Dumping mixed garbage, not the responsible way

Poor waste management strategies have led to bulk of the waste generated in the city go directly to the landfills

Dumping mixed garbage, not the responsible way to a clean city

The strike by the Pourakarmikas might have been resolved for now. But it has brought to the fore serious gaps in the city’s waste management system. Garbage blackspots are just one sign of how the BBMP’s efforts at ensuring segregation of wet and dry wastes have floundered.

In some parts of the city, segregation has taken effect to some extent as citizens themselves insist on it. But there is a general lack of accountability in other places, where garbage is dumped at street corners and left to rot.
According to Gopika, a resident of Indiranagar, CCTV cameras were installed to beat the problem of dumping. “Since people started dumping waste at the corners of random streets, the Palike’s solution was to install cameras. I do not know if the cameras even work. But people continued to throw garbage, though to be careful, they started doing this with their faces covered,” she says.

To protect their identity, many prefer to dump the garbage bags during the night or early mornings.
Nayeera Nausheen, a resident of Jayanagar, helplessly confides that she participates in the dumping as well. But she has an excuse: Pourakarmikas do not go from house to house to collect the garbage every morning, even though the BBMP insists on the segregation of waste.

Nayeera explains, “There is a specific place where everyone dumps the garbage. The people come to collect the waste once everyday, though there is absolutely no segregation. They dump everything into one truck.”

In some areas, people are more responsible, where they themselves insist on proper segregation and collection of the waste. “But the people in my locality are more lenient. They themselves dump the garbage.
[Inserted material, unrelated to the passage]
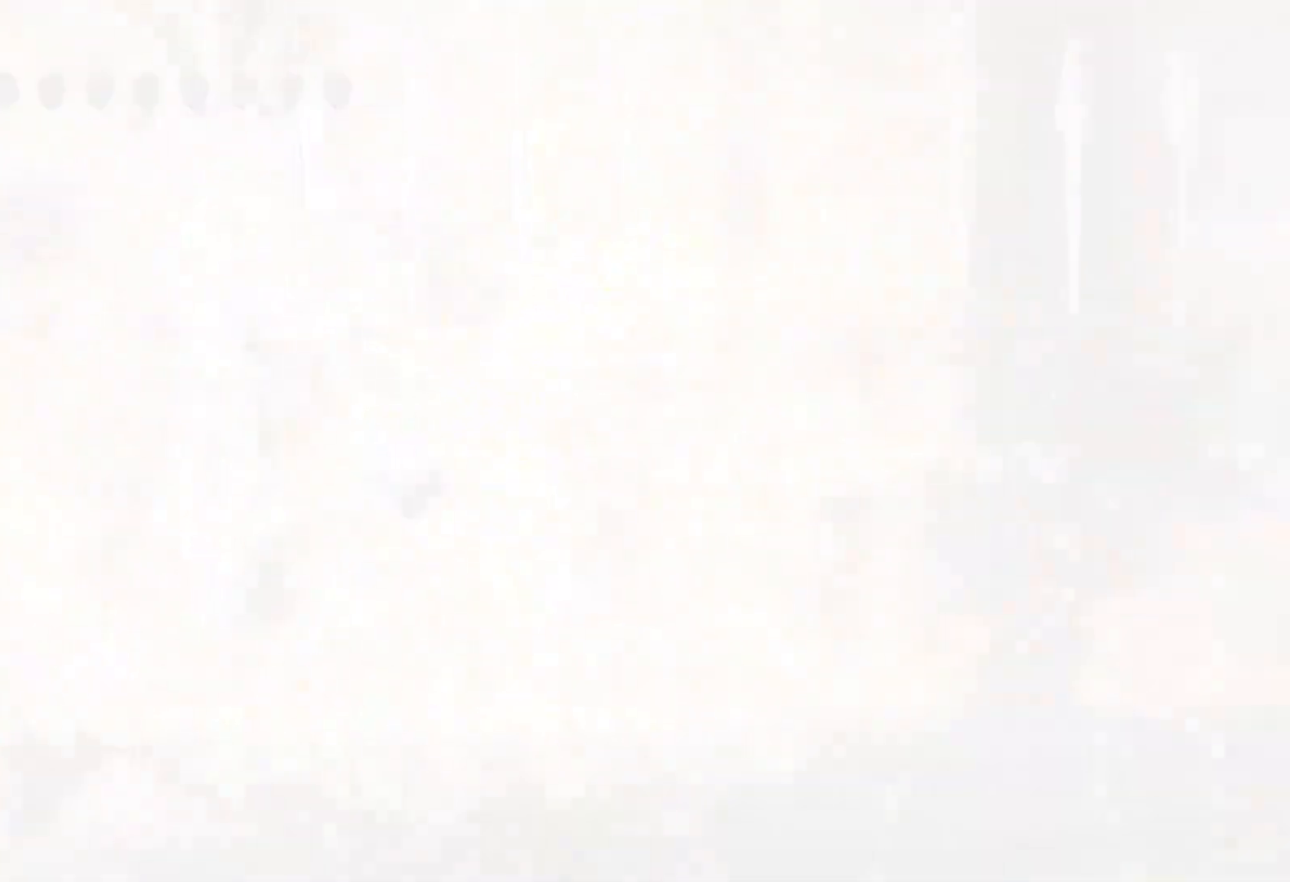
{"keys": [], "mouse": [], "events": []}
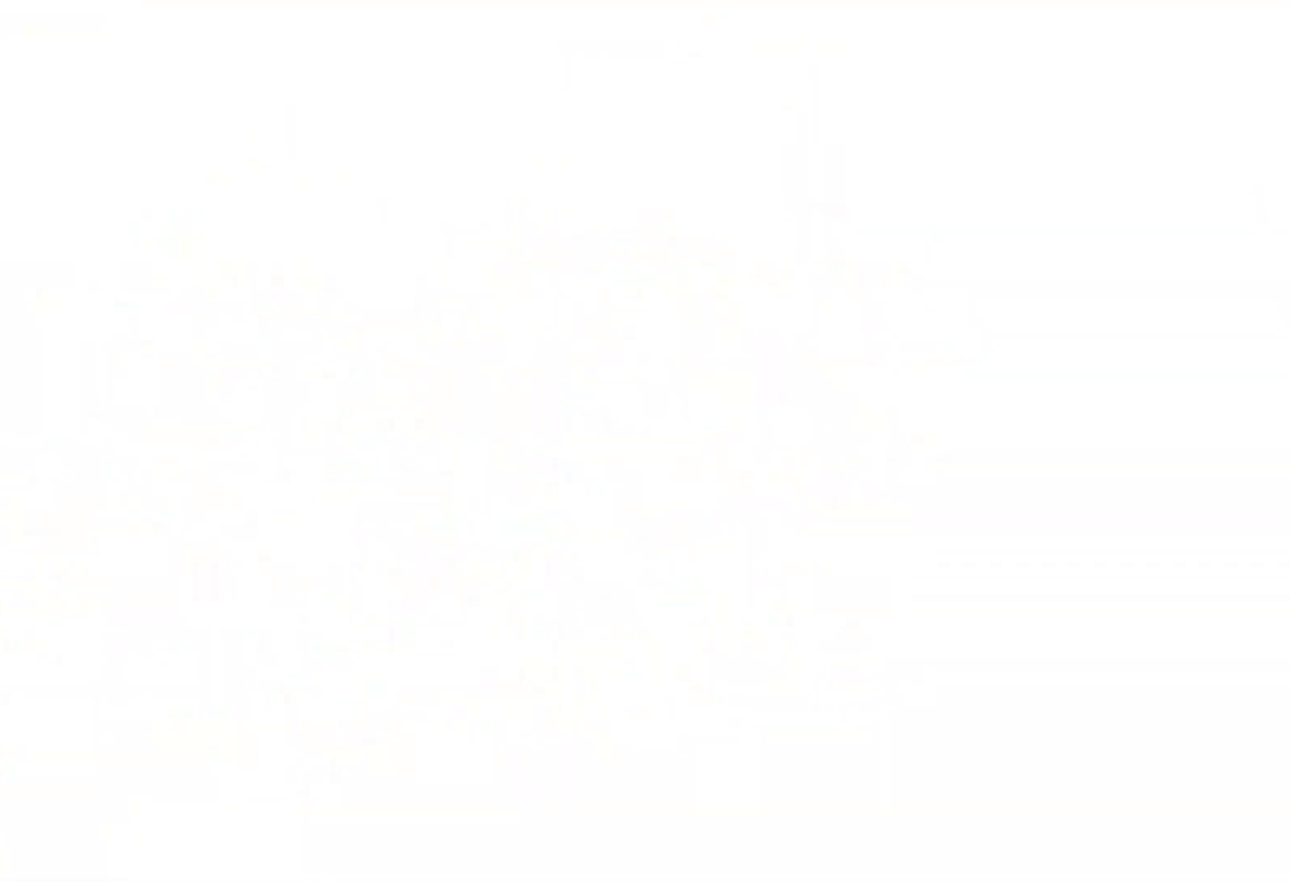
{"keys": [], "mouse": [], "events": []}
It is a circle. “The BBMP collects the dumped garbage everyday, and by night, the pile is back,” she elaborates.

Some main roads have also become dumpyards, causing big problems to traffic and pedestrians. Aradhana, who frequents the Adugodi main road, complains about the garbage pile next to the bus stop: “It was a huge inconvenience to people like me who use the bus stop everyday. Because of the waste dump, cows started gathering there. But recently, the muck has been cleared. I hope that the place remains clean, at least for a while.”

While some people become part of the problem, there are also others who take active interest in being more responsible. Gita T, a resident of Ittamadu main road, says that according to the rules, dry waste collection should happen once a week and wet waste on alternate days. More often than not, the wastes do not get segregated during the collection, as some residents themselves are not very particular.

To address this, Gita took the matter into her own hands. “When I noticed this, I decided to personally put the wet waste of our home in a pot full of mud to create manure for our plants. I have been keen on gardening a lot and have stated using home-made manure.”

Following the same responsible path is Smitha Sreelal, who lives in an apartment. “Though the BBMP insists on segregating the waste, they did not follow the rules themselves. So, a few residents from the apartment took it upon ourselves to give notices to people and giving bags to segregate the waste,” she explains.

These residents enlisted the help of Hasiru Dala, who were very helpful in collecting the segregated waste. “What we did was this: We insisted that people segregate the waste. If they did not, we did not collect their waste that day. It is important to be clean and responsible.”

Now, they have a system in their apartment where each floor has a person who checks the segregated waste each day. “It might seem like a lot of unnecessary work, but we are happy to do it. The BBMP did not come through with their promise of cleanliness. Someone has to do it,” she says with much pride.